-- Start of Data excerpts --
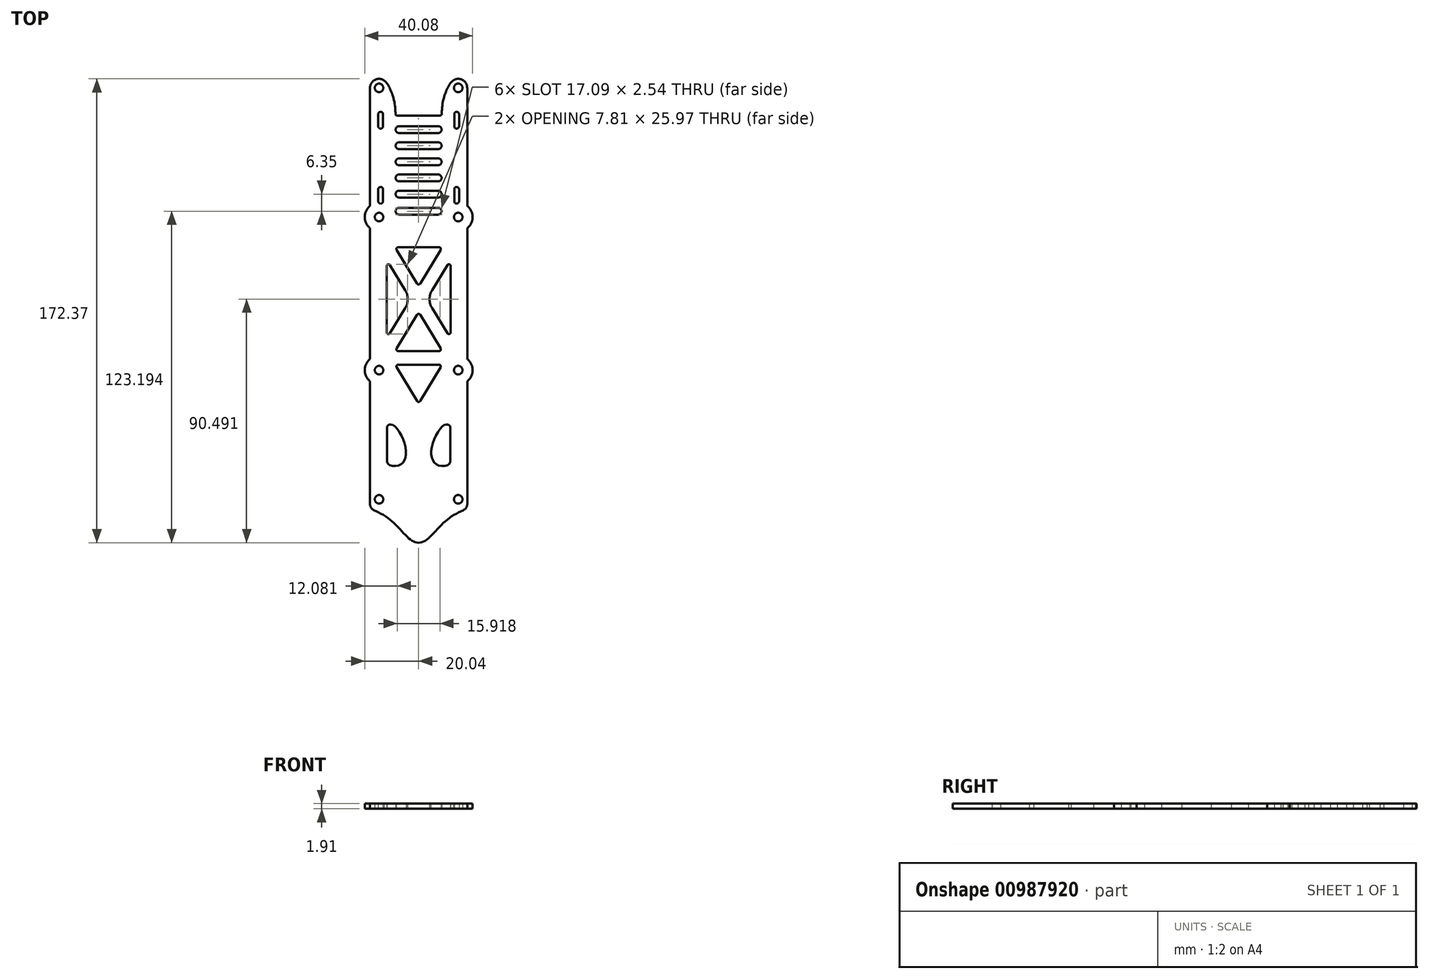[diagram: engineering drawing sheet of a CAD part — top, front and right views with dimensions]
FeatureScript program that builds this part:
annotation { "Feature Type Name" : "Feature", "Feature Type Description" : "" }
export const myFeature = defineFeature(function(context is Context, id is Id, definition is map)
    precondition{}
    {
        {
            var Q0;
            Q0=qCreatedBy(makeId("Top.planeOp"),FACE);
            var sketch = newSketch(context, id + "F0", { "sketchPlane" : qUnion([Q0])});
            skLineSegment(sketch, "E0.bottom", {"start": v(-8.07, 64.3) * mm, "end": v(0, 64.3) * mm});
            skLineSegment(sketch, "E0.left", {"start": v(-18.06, 64.3) * mm, "end": v(-18.06, 30.7) * mm});
            skLineSegment(sketch, "E1", {"start": v(-18.06, 64.3) * mm, "end": v(-18.06, 74.56) * mm});
            skArc(sketch, "E2", {"start": v(-12.9, 77.38) * mm, "mid": v(-16.31, 77.5) * mm, "end": v(-18.06, 74.56) * mm});
            skFitSpline(sketch, "E3", {"points": [v(-12.9, 77.38) * mm, v(-10.75, 74.43) * mm, v(-9.09, 69.74) * mm, v(-8.56, 64.3) * mm], "startDerivative": vector(10.32, -7.55) * mm, "endDerivative": vector(0.35, -10.82) * mm});
            skArc(sketch, "E4.filletArc", {"start": v(-8.58, 64.78) * mm, "mid": v(-8.42, 64.44) * mm, "end": v(-8.07, 64.3) * mm});
            skLineSegment(sketch, "E5", {"start": v(0, -94.46) * mm, "end": v(0, 99.76) * mm, "construction": true});
            skCircle(sketch, "E6", {"center": v(-14.7, 26.55) * mm, "radius": 1.59 * mm});
            skCircle(sketch, "E7", {"center": v(-14.7, -30.34) * mm, "radius": 1.59 * mm});
            skPoint(sketch, "E8.visualSharp", {"position": v(-18.06, -81.76) * mm});
            skCircle(sketch, "E9", {"center": v(-14.7, -78.35) * mm, "radius": 1.59 * mm});
            skFitSpline(sketch, "E10", {"points": [v(-18.06, -81.76) * mm, v(-10.46, -86.04) * mm, v(-3.87, -92.63) * mm, v(0, -94.46) * mm], "startDerivative": vector(21.5, -9.36) * mm, "endDerivative": vector(16.7, 0) * mm});
            skArc(sketch, "E11.filletArc", {"start": v(-18.06, -80.1) * mm, "mid": v(-17.65, -81.48) * mm, "end": v(-16.57, -82.42) * mm});
            skCircle(sketch, "E12", {"center": v(-14.7, 74.56) * mm, "radius": 1.59 * mm});
            skLineSegment(sketch, "E13.MirrorCS", {"start": v(8.07, 64.3) * mm, "end": v(0, 64.3) * mm});
            skArc(sketch, "E14.MirrorCS", {"start": v(8.58, 64.78) * mm, "mid": v(8.42, 64.44) * mm, "end": v(8.07, 64.3) * mm});
            skFitSpline(sketch, "E15.MirrorCS", {"points": [v(12.9, 77.38) * mm, v(10.75, 74.43) * mm, v(9.09, 69.74) * mm, v(8.56, 64.3) * mm], "startDerivative": vector(-10.32, -7.55) * mm, "endDerivative": vector(-0.35, -10.82) * mm});
            skArc(sketch, "E16.MirrorCS", {"start": v(12.9, 77.38) * mm, "mid": v(16.31, 77.5) * mm, "end": v(18.06, 74.56) * mm});
            skCircle(sketch, "E17.MirrorC", {"center": v(14.7, 74.56) * mm, "radius": 1.59 * mm});
            skLineSegment(sketch, "E18.MirrorCS", {"start": v(18.06, 64.3) * mm, "end": v(18.06, 74.56) * mm});
            skLineSegment(sketch, "E19.MirrorCS", {"start": v(18.06, 64.3) * mm, "end": v(18.06, 30.7) * mm});
            skCircle(sketch, "E20.MirrorC", {"center": v(14.7, 26.55) * mm, "radius": 1.59 * mm});
            skCircle(sketch, "E21.MirrorC", {"center": v(14.7, -30.34) * mm, "radius": 1.59 * mm});
            skCircle(sketch, "E22.MirrorC", {"center": v(14.7, -78.35) * mm, "radius": 1.59 * mm});
            skArc(sketch, "E23.MirrorCS", {"start": v(18.06, -80.1) * mm, "mid": v(17.65, -81.48) * mm, "end": v(16.57, -82.42) * mm});
            skFitSpline(sketch, "E24.MirrorCS", {"points": [v(18.06, -81.76) * mm, v(10.46, -86.04) * mm, v(3.87, -92.63) * mm, v(0, -94.46) * mm], "startDerivative": vector(-21.5, -9.36) * mm, "endDerivative": vector(-16.7, 0) * mm});
            skLineSegment(sketch, "E25", {"start": v(-11.86, 8.38) * mm, "end": v(-11.86, -16.32) * mm});
            skLineSegment(sketch, "E26", {"start": v(-10.7, -16.65) * mm, "end": v(-4.98, -7.27) * mm});
            skLineSegment(sketch, "E27", {"start": v(-4.98, -0.67) * mm, "end": v(-10.7, 8.71) * mm});
            skLineSegment(sketch, "E28", {"start": v(-0.54, -9.74) * mm, "end": v(-8.18, -22.3) * mm});
            skLineSegment(sketch, "E29", {"start": v(-7.64, -23.25) * mm, "end": v(0, -23.25) * mm});
            skLineSegment(sketch, "E30", {"start": v(-2.97, -3.97) * mm, "end": v(7.15, -3.97) * mm, "construction": true});
            skLineSegment(sketch, "E31.MirrorCS", {"start": v(-0.54, 1.8) * mm, "end": v(-8.18, 14.36) * mm});
            skLineSegment(sketch, "E32.MirrorCS", {"start": v(-7.64, 15.32) * mm, "end": v(0, 15.32) * mm});
            skPoint(sketch, "E33.visualSharp", {"position": v(-2.97, -3.97) * mm});
            skArc(sketch, "E33.filletArc", {"start": v(-4.98, -7.27) * mm, "mid": v(-4.06, -3.97) * mm, "end": v(-4.98, -0.67) * mm});
            skPoint(sketch, "E34.visualSharp", {"position": v(-11.86, 10.64) * mm});
            skArc(sketch, "E34.filletArc", {"start": v(-10.7, 8.71) * mm, "mid": v(-11.4, 9) * mm, "end": v(-11.86, 8.38) * mm});
            skPoint(sketch, "E35.visualSharp", {"position": v(-11.86, -18.57) * mm});
            skArc(sketch, "E35.filletArc", {"start": v(-11.86, -16.32) * mm, "mid": v(-11.4, -16.93) * mm, "end": v(-10.7, -16.65) * mm});
            skPoint(sketch, "E36.visualSharp", {"position": v(-8.76, 15.32) * mm});
            skArc(sketch, "E36.filletArc", {"start": v(-7.64, 15.32) * mm, "mid": v(-8.19, 15) * mm, "end": v(-8.18, 14.36) * mm});
            skPoint(sketch, "E37.visualSharp", {"position": v(-8.76, -23.25) * mm});
            skArc(sketch, "E37.filletArc", {"start": v(-8.18, -22.3) * mm, "mid": v(-8.19, -22.93) * mm, "end": v(-7.64, -23.25) * mm});
            skLineSegment(sketch, "E38.MirrorCS", {"start": v(7.64, 15.32) * mm, "end": v(0, 15.32) * mm});
            skLineSegment(sketch, "E39.MirrorCS", {"start": v(0.54, 1.8) * mm, "end": v(8.18, 14.36) * mm});
            skArc(sketch, "E40.MirrorCS", {"start": v(7.64, 15.32) * mm, "mid": v(8.19, 15) * mm, "end": v(8.18, 14.36) * mm});
            skLineSegment(sketch, "E41.MirrorCS", {"start": v(4.98, -0.67) * mm, "end": v(10.7, 8.71) * mm});
            skLineSegment(sketch, "E42.MirrorCS", {"start": v(11.86, 8.38) * mm, "end": v(11.86, -16.32) * mm});
            skArc(sketch, "E43.MirrorCS", {"start": v(10.7, 8.71) * mm, "mid": v(11.4, 9) * mm, "end": v(11.86, 8.38) * mm});
            skLineSegment(sketch, "E44.MirrorCS", {"start": v(10.7, -16.65) * mm, "end": v(4.98, -7.27) * mm});
            skArc(sketch, "E45.MirrorCS", {"start": v(11.86, -16.32) * mm, "mid": v(11.4, -16.93) * mm, "end": v(10.7, -16.65) * mm});
            skLineSegment(sketch, "E46.MirrorCS", {"start": v(0.54, -9.74) * mm, "end": v(8.18, -22.3) * mm});
            skLineSegment(sketch, "E47.MirrorCS", {"start": v(7.64, -23.25) * mm, "end": v(0, -23.25) * mm});
            skArc(sketch, "E48.MirrorCS", {"start": v(4.98, -7.27) * mm, "mid": v(4.06, -3.97) * mm, "end": v(4.98, -0.67) * mm});
            skArc(sketch, "E49.MirrorCS", {"start": v(8.18, -22.3) * mm, "mid": v(8.19, -22.93) * mm, "end": v(7.64, -23.25) * mm});
            skPoint(sketch, "E50.visualSharp", {"position": v(0, 0.92) * mm});
            skArc(sketch, "E50.filletArc", {"start": v(-0.54, 1.8) * mm, "mid": v(0, 1.5) * mm, "end": v(0.54, 1.8) * mm});
            skPoint(sketch, "E51.visualSharp", {"position": v(0, -8.86) * mm});
            skArc(sketch, "E51.filletArc", {"start": v(0.54, -9.74) * mm, "mid": v(0, -9.44) * mm, "end": v(-0.54, -9.74) * mm});
            skArc(sketch, "E52", {"start": v(-18.06, 30.7) * mm, "mid": v(-20.04, 26.55) * mm, "end": v(-18.06, 22.41) * mm});
            skArc(sketch, "E53", {"start": v(18.06, 22.41) * mm, "mid": v(20.04, 26.55) * mm, "end": v(18.06, 30.7) * mm});
            skArc(sketch, "E54", {"start": v(18.06, -34.48) * mm, "mid": v(20.04, -30.34) * mm, "end": v(18.06, -26.2) * mm});
            skArc(sketch, "E55", {"start": v(-18.06, -26.2) * mm, "mid": v(-20.04, -30.34) * mm, "end": v(-18.06, -34.48) * mm});
            skLineSegment(sketch, "E56.trimOffspring", {"start": v(18.06, -34.48) * mm, "end": v(18.06, -80.1) * mm});
            skLineSegment(sketch, "E57.trimOffspring", {"start": v(-18.06, -34.48) * mm, "end": v(-18.06, -80.1) * mm});
            skLineSegment(sketch, "E58.trimOffspring", {"start": v(18.06, 22.41) * mm, "end": v(18.06, -26.2) * mm});
            skLineSegment(sketch, "E59.trimOffspring", {"start": v(-18.06, 22.41) * mm, "end": v(-18.06, -26.2) * mm});
            skLineSegment(sketch, "E60", {"start": v(-11.72, -64.38) * mm, "end": v(-11.72, -51.49) * mm});
            skFitSpline(sketch, "E61", {"points": [v(-11.72, -51.49) * mm, v(-9.93, -50.58) * mm, v(-4.83, -59.28) * mm, v(-7.13, -65.64) * mm, v(-11.72, -64.38) * mm], "startDerivative": vector(1.58, 12.9) * mm, "endDerivative": vector(-1.26, 20.83) * mm});
            skFitSpline(sketch, "E62.MirrorCS", {"points": [v(11.72, -51.49) * mm, v(9.93, -50.58) * mm, v(4.83, -59.28) * mm, v(7.13, -65.64) * mm, v(11.72, -64.38) * mm], "startDerivative": vector(-1.58, 12.9) * mm, "endDerivative": vector(1.26, 20.83) * mm});
            skLineSegment(sketch, "E63.MirrorCS", {"start": v(11.72, -64.38) * mm, "end": v(11.72, -51.49) * mm});
            skArc(sketch, "E64", {"start": v(-13.23, 64.75) * mm, "mid": v(-14.12, 65.64) * mm, "end": v(-15.01, 64.75) * mm});
            skArc(sketch, "E65", {"start": v(-15.01, 60.3) * mm, "mid": v(-14.12, 59.42) * mm, "end": v(-13.23, 60.3) * mm});
            skArc(sketch, "E66", {"start": v(-13.23, 36.86) * mm, "mid": v(-14.12, 37.75) * mm, "end": v(-15.01, 36.86) * mm});
            skArc(sketch, "E67", {"start": v(-15.01, 32.42) * mm, "mid": v(-14.12, 31.53) * mm, "end": v(-13.23, 32.42) * mm});
            skLineSegment(sketch, "E68", {"start": v(-15.01, 64.75) * mm, "end": v(-15.01, 60.3) * mm});
            skLineSegment(sketch, "E69", {"start": v(-13.23, 64.75) * mm, "end": v(-13.23, 60.3) * mm});
            skLineSegment(sketch, "E70", {"start": v(-15.01, 36.86) * mm, "end": v(-15.01, 32.42) * mm});
            skLineSegment(sketch, "E71", {"start": v(-13.23, 36.86) * mm, "end": v(-13.23, 32.42) * mm});
            skArc(sketch, "E72.MirrorCS", {"start": v(13.23, 64.75) * mm, "mid": v(14.12, 65.64) * mm, "end": v(15.01, 64.75) * mm});
            skLineSegment(sketch, "E73.MirrorCS", {"start": v(15.01, 64.75) * mm, "end": v(15.01, 60.3) * mm});
            skArc(sketch, "E74.MirrorCS", {"start": v(15.01, 60.3) * mm, "mid": v(14.12, 59.42) * mm, "end": v(13.23, 60.3) * mm});
            skLineSegment(sketch, "E75.MirrorCS", {"start": v(13.23, 64.75) * mm, "end": v(13.23, 60.3) * mm});
            skArc(sketch, "E76.MirrorCS", {"start": v(13.23, 36.86) * mm, "mid": v(14.12, 37.75) * mm, "end": v(15.01, 36.86) * mm});
            skLineSegment(sketch, "E77.MirrorCS", {"start": v(15.01, 36.86) * mm, "end": v(15.01, 32.42) * mm});
            skLineSegment(sketch, "E78.MirrorCS", {"start": v(13.23, 36.86) * mm, "end": v(13.23, 32.42) * mm});
            skArc(sketch, "E79.MirrorCS", {"start": v(15.01, 32.42) * mm, "mid": v(14.12, 31.53) * mm, "end": v(13.23, 32.42) * mm});
            skArc(sketch, "E80", {"start": v(-7.28, 36.35) * mm, "mid": v(-8.55, 35.08) * mm, "end": v(-7.28, 33.81) * mm});
            skLineSegment(sketch, "E81", {"start": v(-7.28, 36.35) * mm, "end": v(0, 36.35) * mm});
            skLineSegment(sketch, "E82", {"start": v(0, 33.81) * mm, "end": v(-7.28, 33.81) * mm});
            skLineSegment(sketch, "E83.MirrorCS", {"start": v(7.28, 36.35) * mm, "end": v(0, 36.35) * mm});
            skLineSegment(sketch, "E84.MirrorCS", {"start": v(0, 33.81) * mm, "end": v(7.28, 33.81) * mm});
            skArc(sketch, "E85.MirrorCS", {"start": v(7.28, 36.35) * mm, "mid": v(8.55, 35.08) * mm, "end": v(7.28, 33.81) * mm});
            skLineSegment(sketch, "E86", {"start": v(-9.8, -25.8) * mm, "end": v(9.93, -25.8) * mm, "construction": true});
            skLineSegment(sketch, "E87.MirrorCS", {"start": v(7.64, -28.33) * mm, "end": v(0, -28.33) * mm});
            skLineSegment(sketch, "E88.MirrorCS", {"start": v(-7.64, -28.33) * mm, "end": v(0, -28.33) * mm});
            skLineSegment(sketch, "E89.MirrorCS", {"start": v(0.54, -41.84) * mm, "end": v(8.18, -29.3) * mm});
            skLineSegment(sketch, "E90.MirrorCS", {"start": v(-0.54, -41.84) * mm, "end": v(-8.18, -29.3) * mm});
            skArc(sketch, "E91.MirrorCS", {"start": v(0.54, -41.84) * mm, "mid": v(0, -42.15) * mm, "end": v(-0.54, -41.84) * mm});
            skArc(sketch, "E92.MirrorCS", {"start": v(8.18, -29.3) * mm, "mid": v(8.19, -28.66) * mm, "end": v(7.64, -28.33) * mm});
            skArc(sketch, "E93.MirrorCS", {"start": v(-8.18, -29.3) * mm, "mid": v(-8.19, -28.66) * mm, "end": v(-7.64, -28.33) * mm});
            skLineSegment(sketch, "E94.1.0.0", {"start": v(7.28, 42.35) * mm, "end": v(0, 42.35) * mm});
            skLineSegment(sketch, "E94.1.0.1", {"start": v(0, 39.8) * mm, "end": v(7.28, 39.8) * mm});
            skArc(sketch, "E94.1.0.2", {"start": v(7.28, 42.35) * mm, "mid": v(8.55, 41.08) * mm, "end": v(7.28, 39.8) * mm});
            skLineSegment(sketch, "E94.1.0.3", {"start": v(-7.28, 42.35) * mm, "end": v(0, 42.35) * mm});
            skLineSegment(sketch, "E94.1.0.4", {"start": v(0, 39.8) * mm, "end": v(-7.28, 39.8) * mm});
            skArc(sketch, "E94.1.0.5", {"start": v(-7.28, 42.35) * mm, "mid": v(-8.55, 41.08) * mm, "end": v(-7.28, 39.8) * mm});
            skLineSegment(sketch, "E94.2.0.0", {"start": v(7.28, 48.34) * mm, "end": v(0, 48.34) * mm});
            skLineSegment(sketch, "E94.2.0.1", {"start": v(0, 45.8) * mm, "end": v(7.28, 45.8) * mm});
            skArc(sketch, "E94.2.0.2", {"start": v(7.28, 48.34) * mm, "mid": v(8.55, 47.07) * mm, "end": v(7.28, 45.8) * mm});
            skLineSegment(sketch, "E94.2.0.3", {"start": v(-7.28, 48.34) * mm, "end": v(0, 48.34) * mm});
            skLineSegment(sketch, "E94.2.0.4", {"start": v(0, 45.8) * mm, "end": v(-7.28, 45.8) * mm});
            skArc(sketch, "E94.2.0.5", {"start": v(-7.28, 48.34) * mm, "mid": v(-8.55, 47.07) * mm, "end": v(-7.28, 45.8) * mm});
            skLineSegment(sketch, "E94.3.0.0", {"start": v(7.28, 54.34) * mm, "end": v(0, 54.34) * mm});
            skLineSegment(sketch, "E94.3.0.1", {"start": v(0, 51.8) * mm, "end": v(7.28, 51.8) * mm});
            skArc(sketch, "E94.3.0.2", {"start": v(7.28, 54.34) * mm, "mid": v(8.55, 53.07) * mm, "end": v(7.28, 51.8) * mm});
            skLineSegment(sketch, "E94.3.0.3", {"start": v(-7.28, 54.34) * mm, "end": v(0, 54.34) * mm});
            skLineSegment(sketch, "E94.3.0.4", {"start": v(0, 51.8) * mm, "end": v(-7.28, 51.8) * mm});
            skArc(sketch, "E94.3.0.5", {"start": v(-7.28, 54.34) * mm, "mid": v(-8.55, 53.07) * mm, "end": v(-7.28, 51.8) * mm});
            skLineSegment(sketch, "E94.direction1", {"start": v(0, 36.35) * mm, "end": v(0, 42.35) * mm, "construction": true});
            skLineSegment(sketch, "E95.0.4.0", {"start": v(7.28, 60.33) * mm, "end": v(0, 60.33) * mm});
            skLineSegment(sketch, "E95.3.4.0", {"start": v(0, 57.8) * mm, "end": v(7.28, 57.8) * mm});
            skArc(sketch, "E95.6.4.0", {"start": v(7.28, 60.33) * mm, "mid": v(8.55, 59.06) * mm, "end": v(7.28, 57.8) * mm});
            skLineSegment(sketch, "E95.10.4.0", {"start": v(-7.28, 60.33) * mm, "end": v(0, 60.33) * mm});
            skLineSegment(sketch, "E95.13.4.0", {"start": v(0, 57.8) * mm, "end": v(-7.28, 57.8) * mm});
            skArc(sketch, "E95.16.4.0", {"start": v(-7.28, 60.33) * mm, "mid": v(-8.55, 59.06) * mm, "end": v(-7.28, 57.8) * mm});
            skLineSegment(sketch, "E96", {"start": v(-7.13, 31.9) * mm, "end": v(7.15, 31.9) * mm, "construction": true});
            skLineSegment(sketch, "E97.MirrorCS", {"start": v(0, 30) * mm, "end": v(7.28, 30) * mm});
            skLineSegment(sketch, "E98.MirrorCS", {"start": v(7.28, 27.46) * mm, "end": v(0, 27.46) * mm});
            skArc(sketch, "E99.MirrorCS", {"start": v(7.28, 27.46) * mm, "mid": v(8.55, 28.73) * mm, "end": v(7.28, 30) * mm});
            skLineSegment(sketch, "E100.MirrorCS", {"start": v(-7.28, 27.46) * mm, "end": v(0, 27.46) * mm});
            skLineSegment(sketch, "E101.MirrorCS", {"start": v(0, 30) * mm, "end": v(-7.28, 30) * mm});
            skArc(sketch, "E102.MirrorCS", {"start": v(-7.28, 27.46) * mm, "mid": v(-8.55, 28.73) * mm, "end": v(-7.28, 30) * mm});
            skLineSegment(sketch, "E103", {"start": v(20.05, 64.75) * mm, "end": v(6.6, 64.75) * mm, "construction": true});
            skLineSegment(sketch, "E104", {"start": v(-20.82, 64.75) * mm, "end": v(-2.43, 64.75) * mm, "construction": true});
            skSolve(sketch);
        }
        {
            var Q0;
            Q0 = qSketchRegion(id + "F0", true);
            extrude(context, id + "F1", {"entities" : qUnion([Q0]), "depth" : 1.9 * mm, "offsetDistance" : 25.4 * mm});
        }
    });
-- End of Data excerpts --
Instruction:
Rewrite the listing from its first line through the line containing "[v(-12.9, 77.38) *", swapping "skLineSegment" for "skSegment" wherever it occurs and leaving everything else unchanged. Leave the picture out of your answer.

Finished answer:
[diagram: engineering drawing sheet of a CAD part — top, front and right views with dimensions]
FeatureScript program that builds this part:
annotation { "Feature Type Name" : "Feature", "Feature Type Description" : "" }
export const myFeature = defineFeature(function(context is Context, id is Id, definition is map)
    precondition{}
    {
        {
            var Q0;
            Q0=qCreatedBy(makeId("Top.planeOp"),FACE);
            var sketch = newSketch(context, id + "F0", { "sketchPlane" : qUnion([Q0])});
            skSegment(sketch, "E0.bottom", {"start": v(-8.07, 64.3) * mm, "end": v(0, 64.3) * mm});
            skSegment(sketch, "E0.left", {"start": v(-18.06, 64.3) * mm, "end": v(-18.06, 30.7) * mm});
            skSegment(sketch, "E1", {"start": v(-18.06, 64.3) * mm, "end": v(-18.06, 74.56) * mm});
            skArc(sketch, "E2", {"start": v(-12.9, 77.38) * mm, "mid": v(-16.31, 77.5) * mm, "end": v(-18.06, 74.56) * mm});
            skFitSpline(sketch, "E3", {"points": [v(-12.9, 77.38) * mm, v(-10.75, 74.43) * mm, v(-9.09, 69.74) * mm, v(-8.56, 64.3) * mm], "startDerivative": vector(10.32, -7.55) * mm, "endDerivative": vector(0.35, -10.82) * mm});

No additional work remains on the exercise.